Matia Raises $21M for Unified AI Data Infrastructure
Matia, an Israeli startup building an AI-native data operations platform, has raised $21 million in a Series A funding round. The platform aims to consolidate data pipelines, governance, and analytics to reduce operational friction and data silos. Investors cited Matia's unified approach to data lineage, observability, and AI integration as key differentiators for the enterprise.

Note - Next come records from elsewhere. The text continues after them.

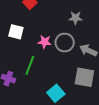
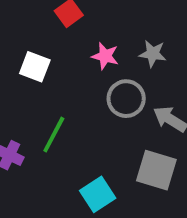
pink star: (45, 42) -> (105, 56), moved

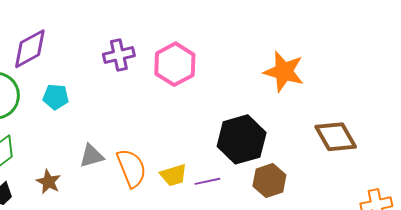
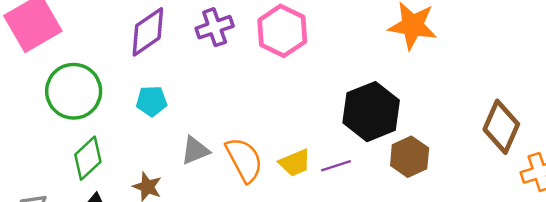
purple diamond: (30, 49) -> (148, 32), moved
cyan pentagon: (56, 97) -> (152, 101), moved
brown diamond: (336, 137) -> (501, 127), moved, turned 60

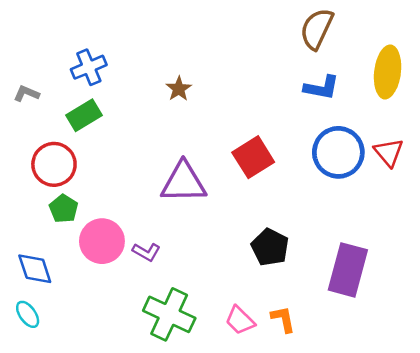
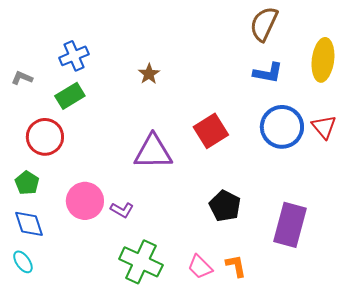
green pentagon: (64, 209) -> (27, 183), moved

- The Series A funding round was led by Red Dot Capital Partners, with participation from existing investors like Leaders Fund and notable angel investors including Karim Atiyeh of Ramp and Udi Mokady of CyberArk. This latest round brings Matia's total funding to over $31 million. - Matia's platform consolidates what are often separate tools in the modern data stack, such as Fivetran or Airbyte for ingestion, Hightouch for reverse ETL, Collibra or Alation for cataloging, and Monte Carlo for observability, into a single interface. This unified approach aims to reduce the total cost of ownership for data infrastructure by an average of 78%. - The company was founded in 2023 by brothers Benjamin Segal (CEO) and Geva Segal (CTO) and has grown to approximately 40 employees across offices in Israel and its Miami headquarters. - With the new funding, Matia plans to develop an "AI data engineer," an AI agent designed to autonomously create data pipelines, detect anomalies, and perform impact analysis. The goal is to enable smaller teams to operate with the same level of data infrastructure maturity as larger organizations. - The platform is built on Amazon Web Services (AWS) and supports real-time data replication from over 100 sources to data warehouses like Snowflake, Databricks, and BigQuery. Its reverse ETL functionality pushes insights from the data warehouse back into operational business tools. - Matia's customer base includes high-growth technology companies like Ramp, Drata, HoneyBook, and Lemonade, and the company reports its revenue grew more than tenfold in the past year. - Data observability is a core feature, with the platform performing data quality checks upon ingestion to prevent inaccurate data from reaching downstream applications and AI models. This approach aligns with the growing understanding that robust data observability is essential for effective AI governance and building trust in AI-driven insights. - The problem of data silos, where information is isolated within different departments or systems, is a major challenge for AI initiatives that Matia's unified platform directly addresses. These silos can lead to incomplete datasets for training AI models, resulting in biased or inaccurate predictions and hindering a comprehensive view of business operations.